Here is another contribution to the on-going debate and all-round soul-searching in the wake of the recent PRISM revelations. The key issue that is emerging here, and one that must be a concern to many businesses, is that they really do need to show a great deal of interest in just where in the world their data is stored.
Indeed, it might even be necessary to show interest in managing the routing that data takes when being moved between one location and another. A growing number of press reports suggest that a high proportion of such movements are directed by systems made by Chinese communications systems giant, Huawei, and doubts have already been widely expressed about dubious data routings this company’s systems may have used.
All in all, the aftermath of the PRISM revelations could lead to significant changes in the way businesses set about managing and securing their cloud operations in future. Without clarity on data location it will become increasingly difficult to maintain and grow trust in the cloud.
This latest contribution to the debate comes from the APM Group, the Cloud Industry Forum’s (CIF) independent certification partner. According to Richard Pharro, APM Group’s CEO, the case casts light on the important questions end users need to be asking of their Cloud Service Providers (CSPs), if they are to prevent their data from unwittingly being stored in undesirable jurisdictions.
“This latest episode will have revealed a blind spot for cloud users, many of whom remain in the dark about precisely where their data is being stored and who has access to it,” he said. “Moving data to the cloud can often mean it is hosted in another country and subject to different data laws.

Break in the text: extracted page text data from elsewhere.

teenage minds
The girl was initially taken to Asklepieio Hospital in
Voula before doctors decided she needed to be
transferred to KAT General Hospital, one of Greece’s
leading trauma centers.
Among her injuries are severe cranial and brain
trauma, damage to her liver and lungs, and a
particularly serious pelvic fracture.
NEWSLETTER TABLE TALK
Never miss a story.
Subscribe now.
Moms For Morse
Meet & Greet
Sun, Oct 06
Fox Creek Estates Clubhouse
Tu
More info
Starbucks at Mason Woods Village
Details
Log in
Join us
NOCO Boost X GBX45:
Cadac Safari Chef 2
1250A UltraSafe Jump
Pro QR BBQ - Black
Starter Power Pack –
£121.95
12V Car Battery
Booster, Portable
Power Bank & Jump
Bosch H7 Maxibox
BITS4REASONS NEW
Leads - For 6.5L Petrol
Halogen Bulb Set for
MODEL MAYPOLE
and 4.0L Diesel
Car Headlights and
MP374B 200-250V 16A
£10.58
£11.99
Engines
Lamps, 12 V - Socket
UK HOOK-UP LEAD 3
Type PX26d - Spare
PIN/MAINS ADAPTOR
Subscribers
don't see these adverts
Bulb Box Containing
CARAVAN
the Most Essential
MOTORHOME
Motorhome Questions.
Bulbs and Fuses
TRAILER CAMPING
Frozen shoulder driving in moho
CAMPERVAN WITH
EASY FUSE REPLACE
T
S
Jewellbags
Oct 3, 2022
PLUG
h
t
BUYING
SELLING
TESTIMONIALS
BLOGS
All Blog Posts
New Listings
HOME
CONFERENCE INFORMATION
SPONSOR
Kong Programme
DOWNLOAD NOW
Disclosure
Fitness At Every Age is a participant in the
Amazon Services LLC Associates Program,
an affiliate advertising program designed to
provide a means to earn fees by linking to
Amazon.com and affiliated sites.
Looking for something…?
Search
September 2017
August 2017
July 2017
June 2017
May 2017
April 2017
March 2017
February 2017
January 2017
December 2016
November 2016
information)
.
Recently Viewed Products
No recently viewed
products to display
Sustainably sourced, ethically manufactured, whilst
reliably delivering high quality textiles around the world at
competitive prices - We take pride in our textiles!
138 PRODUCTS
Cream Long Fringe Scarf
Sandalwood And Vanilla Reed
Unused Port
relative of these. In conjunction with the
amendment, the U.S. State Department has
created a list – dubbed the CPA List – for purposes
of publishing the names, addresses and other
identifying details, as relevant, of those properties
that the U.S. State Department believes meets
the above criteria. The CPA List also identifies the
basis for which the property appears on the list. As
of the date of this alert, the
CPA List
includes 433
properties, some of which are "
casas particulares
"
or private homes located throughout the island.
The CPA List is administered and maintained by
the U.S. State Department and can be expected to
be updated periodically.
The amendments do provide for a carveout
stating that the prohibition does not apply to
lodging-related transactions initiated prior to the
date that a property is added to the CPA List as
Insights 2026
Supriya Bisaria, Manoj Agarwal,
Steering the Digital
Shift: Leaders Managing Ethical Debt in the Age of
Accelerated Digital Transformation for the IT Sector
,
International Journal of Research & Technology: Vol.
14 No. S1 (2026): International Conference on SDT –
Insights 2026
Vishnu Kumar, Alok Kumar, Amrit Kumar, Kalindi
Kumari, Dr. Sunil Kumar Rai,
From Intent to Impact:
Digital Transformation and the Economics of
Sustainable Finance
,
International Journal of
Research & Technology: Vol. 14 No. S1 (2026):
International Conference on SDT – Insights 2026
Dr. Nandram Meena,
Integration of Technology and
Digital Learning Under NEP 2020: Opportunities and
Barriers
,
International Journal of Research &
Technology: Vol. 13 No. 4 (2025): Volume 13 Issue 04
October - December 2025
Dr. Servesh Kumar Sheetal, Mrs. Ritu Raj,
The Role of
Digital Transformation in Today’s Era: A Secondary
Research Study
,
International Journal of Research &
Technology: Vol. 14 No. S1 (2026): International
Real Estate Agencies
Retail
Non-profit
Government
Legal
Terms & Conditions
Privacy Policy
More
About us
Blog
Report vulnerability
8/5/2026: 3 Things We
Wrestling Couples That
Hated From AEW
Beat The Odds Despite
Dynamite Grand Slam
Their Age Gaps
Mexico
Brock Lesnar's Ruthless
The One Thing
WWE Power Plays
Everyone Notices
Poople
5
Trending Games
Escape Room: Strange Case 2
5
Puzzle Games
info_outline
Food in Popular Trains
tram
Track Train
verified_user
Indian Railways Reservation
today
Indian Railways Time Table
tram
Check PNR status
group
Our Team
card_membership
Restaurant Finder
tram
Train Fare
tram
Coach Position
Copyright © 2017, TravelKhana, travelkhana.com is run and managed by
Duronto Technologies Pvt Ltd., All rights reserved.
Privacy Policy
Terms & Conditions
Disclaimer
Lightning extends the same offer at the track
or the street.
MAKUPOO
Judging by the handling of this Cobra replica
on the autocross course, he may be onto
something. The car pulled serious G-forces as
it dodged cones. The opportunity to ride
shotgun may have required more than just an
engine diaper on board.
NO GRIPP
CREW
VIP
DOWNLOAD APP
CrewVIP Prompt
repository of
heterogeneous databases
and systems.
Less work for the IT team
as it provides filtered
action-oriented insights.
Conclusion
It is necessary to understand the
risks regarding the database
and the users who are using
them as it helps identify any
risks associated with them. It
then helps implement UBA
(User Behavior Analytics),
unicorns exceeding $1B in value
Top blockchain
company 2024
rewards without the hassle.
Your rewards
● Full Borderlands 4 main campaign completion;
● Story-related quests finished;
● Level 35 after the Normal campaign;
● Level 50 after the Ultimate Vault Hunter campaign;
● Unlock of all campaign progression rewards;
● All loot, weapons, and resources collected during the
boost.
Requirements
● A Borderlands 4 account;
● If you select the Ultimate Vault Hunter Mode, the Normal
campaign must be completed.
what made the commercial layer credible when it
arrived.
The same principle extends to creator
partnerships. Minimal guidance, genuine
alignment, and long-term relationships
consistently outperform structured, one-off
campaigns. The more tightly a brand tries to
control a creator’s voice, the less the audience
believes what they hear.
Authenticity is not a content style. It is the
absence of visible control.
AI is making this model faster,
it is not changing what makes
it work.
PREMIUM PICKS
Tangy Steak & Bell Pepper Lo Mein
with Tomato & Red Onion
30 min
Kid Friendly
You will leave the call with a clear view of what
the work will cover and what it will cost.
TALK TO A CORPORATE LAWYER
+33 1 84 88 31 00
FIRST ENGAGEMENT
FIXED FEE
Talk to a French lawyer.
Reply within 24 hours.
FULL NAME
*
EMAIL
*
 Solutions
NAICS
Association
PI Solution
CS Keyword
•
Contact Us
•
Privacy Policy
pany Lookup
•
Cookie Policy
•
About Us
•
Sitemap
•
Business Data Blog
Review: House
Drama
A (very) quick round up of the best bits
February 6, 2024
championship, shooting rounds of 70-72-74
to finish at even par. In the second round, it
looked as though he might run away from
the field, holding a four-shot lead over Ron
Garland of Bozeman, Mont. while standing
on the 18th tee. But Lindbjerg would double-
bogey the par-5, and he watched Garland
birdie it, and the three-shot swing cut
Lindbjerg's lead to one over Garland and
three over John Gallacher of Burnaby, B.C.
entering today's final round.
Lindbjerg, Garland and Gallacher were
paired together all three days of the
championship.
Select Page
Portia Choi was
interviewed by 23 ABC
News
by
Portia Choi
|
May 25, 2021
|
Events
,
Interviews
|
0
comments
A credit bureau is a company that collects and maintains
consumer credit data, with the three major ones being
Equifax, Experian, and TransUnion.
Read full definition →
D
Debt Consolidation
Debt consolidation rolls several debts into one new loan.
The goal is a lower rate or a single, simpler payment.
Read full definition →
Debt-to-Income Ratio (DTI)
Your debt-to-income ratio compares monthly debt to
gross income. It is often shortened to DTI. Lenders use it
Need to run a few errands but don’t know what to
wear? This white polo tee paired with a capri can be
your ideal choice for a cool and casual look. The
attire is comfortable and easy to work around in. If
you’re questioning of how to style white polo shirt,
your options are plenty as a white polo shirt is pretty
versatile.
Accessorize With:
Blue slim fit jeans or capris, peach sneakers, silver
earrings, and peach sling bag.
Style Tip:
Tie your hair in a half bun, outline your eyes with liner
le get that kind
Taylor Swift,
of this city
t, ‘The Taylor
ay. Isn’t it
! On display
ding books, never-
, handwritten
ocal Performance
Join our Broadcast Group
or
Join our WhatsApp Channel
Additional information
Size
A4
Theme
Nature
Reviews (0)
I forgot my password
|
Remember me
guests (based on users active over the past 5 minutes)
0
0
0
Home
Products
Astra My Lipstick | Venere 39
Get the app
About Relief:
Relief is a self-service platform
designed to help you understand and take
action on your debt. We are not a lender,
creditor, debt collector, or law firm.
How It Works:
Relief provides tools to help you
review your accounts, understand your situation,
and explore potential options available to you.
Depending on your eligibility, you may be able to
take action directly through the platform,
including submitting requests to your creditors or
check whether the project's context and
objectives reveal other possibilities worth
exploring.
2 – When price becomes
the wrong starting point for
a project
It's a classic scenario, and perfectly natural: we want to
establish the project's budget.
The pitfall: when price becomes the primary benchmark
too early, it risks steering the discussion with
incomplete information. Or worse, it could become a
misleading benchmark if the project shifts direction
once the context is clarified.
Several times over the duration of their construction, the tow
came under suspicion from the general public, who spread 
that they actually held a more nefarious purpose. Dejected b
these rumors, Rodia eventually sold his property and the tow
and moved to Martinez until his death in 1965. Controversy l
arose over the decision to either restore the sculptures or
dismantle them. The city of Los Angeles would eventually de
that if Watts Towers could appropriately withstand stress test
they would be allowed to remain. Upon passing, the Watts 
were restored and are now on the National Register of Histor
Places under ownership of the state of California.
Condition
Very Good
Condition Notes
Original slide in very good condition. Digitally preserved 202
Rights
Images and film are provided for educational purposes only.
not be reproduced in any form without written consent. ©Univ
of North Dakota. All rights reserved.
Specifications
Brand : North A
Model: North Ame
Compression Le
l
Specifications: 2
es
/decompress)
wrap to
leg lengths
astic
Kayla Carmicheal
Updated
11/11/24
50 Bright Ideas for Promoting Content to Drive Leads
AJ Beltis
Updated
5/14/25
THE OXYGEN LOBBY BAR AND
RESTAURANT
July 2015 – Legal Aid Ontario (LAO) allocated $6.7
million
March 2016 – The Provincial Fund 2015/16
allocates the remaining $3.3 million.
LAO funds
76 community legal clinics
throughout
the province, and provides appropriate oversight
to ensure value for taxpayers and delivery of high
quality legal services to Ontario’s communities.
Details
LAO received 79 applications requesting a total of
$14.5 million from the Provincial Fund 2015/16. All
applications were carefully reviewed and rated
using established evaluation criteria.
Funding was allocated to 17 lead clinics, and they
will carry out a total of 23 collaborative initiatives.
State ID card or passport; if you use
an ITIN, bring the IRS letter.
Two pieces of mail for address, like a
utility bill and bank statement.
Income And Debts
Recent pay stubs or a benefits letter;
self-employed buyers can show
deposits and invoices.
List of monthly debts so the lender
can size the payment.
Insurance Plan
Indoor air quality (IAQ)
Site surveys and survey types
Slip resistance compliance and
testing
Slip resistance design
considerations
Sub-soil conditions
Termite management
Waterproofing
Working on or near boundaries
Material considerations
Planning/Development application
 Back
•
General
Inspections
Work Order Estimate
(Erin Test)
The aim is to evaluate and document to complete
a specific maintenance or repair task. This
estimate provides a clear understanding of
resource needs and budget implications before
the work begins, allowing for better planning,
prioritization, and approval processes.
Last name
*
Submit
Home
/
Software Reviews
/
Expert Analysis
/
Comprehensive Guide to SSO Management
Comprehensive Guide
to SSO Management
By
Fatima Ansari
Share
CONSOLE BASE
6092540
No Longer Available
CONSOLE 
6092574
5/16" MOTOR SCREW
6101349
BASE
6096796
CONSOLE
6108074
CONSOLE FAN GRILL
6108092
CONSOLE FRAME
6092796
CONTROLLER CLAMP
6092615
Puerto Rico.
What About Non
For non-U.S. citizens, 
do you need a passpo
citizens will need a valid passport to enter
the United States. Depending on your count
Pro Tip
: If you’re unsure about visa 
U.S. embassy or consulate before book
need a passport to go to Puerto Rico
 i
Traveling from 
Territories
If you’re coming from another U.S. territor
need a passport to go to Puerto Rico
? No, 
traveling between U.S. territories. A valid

Privacy laws are not standardised across Europe, and as we have seen, even countries with quite strict legislation have anti-terrorism laws that can allow governments to access your data. Businesses have the right to know where their sensitive and confidential information is being stored, and what protection and legislation this data is subject to.
“In order to understand the best fit of cloud, it is important that organisations are able to make a practical assessment of the criteria that will help define the options possible. Key to this is knowing the questions to ask your CSP, pertaining to things like data sovereignty, data security, and interoperability, as well as business continuity planning, operational transparency and capability. On balance, and depending on the type of data being stored, businesses may want to seek out jurisdictions with more favourable privacy laws, like France or Germany.”
Pharro pointed to the CIF Code of Practice as a means for end users to sift through reputable suppliers and find a CSP that best suits their needs.
“CSPs that certify against the Code of Practice are required to make public their approach to transparency, capability and accountability, and their data handling practices, including where data is stored. In short, the information that an end user would need to be able to make an informed choice about their CSP that meets their data handling and storage requirements.”
The long term fall out from the PRISM scandal could yet radically change the business models of the CSPs themselves. If the users’ views on the operational rules change sufficiently, CSPs will need to offer a wide range of multiple locations so that users can select where data is stored.
They will also need to address issues of partnership with other CSPs operating in locations they do not serve themselves. And there will need to be clear protocols and policies in place for the movement of data between those approved locations.
The one thing that is now highly likely is that this will bring an end to the selection of cloud services on the basis of price alone. The service assurances that users are now likely to seek will cost CSPs money to provide, so the cost of cloud services may well creep upwards as a result.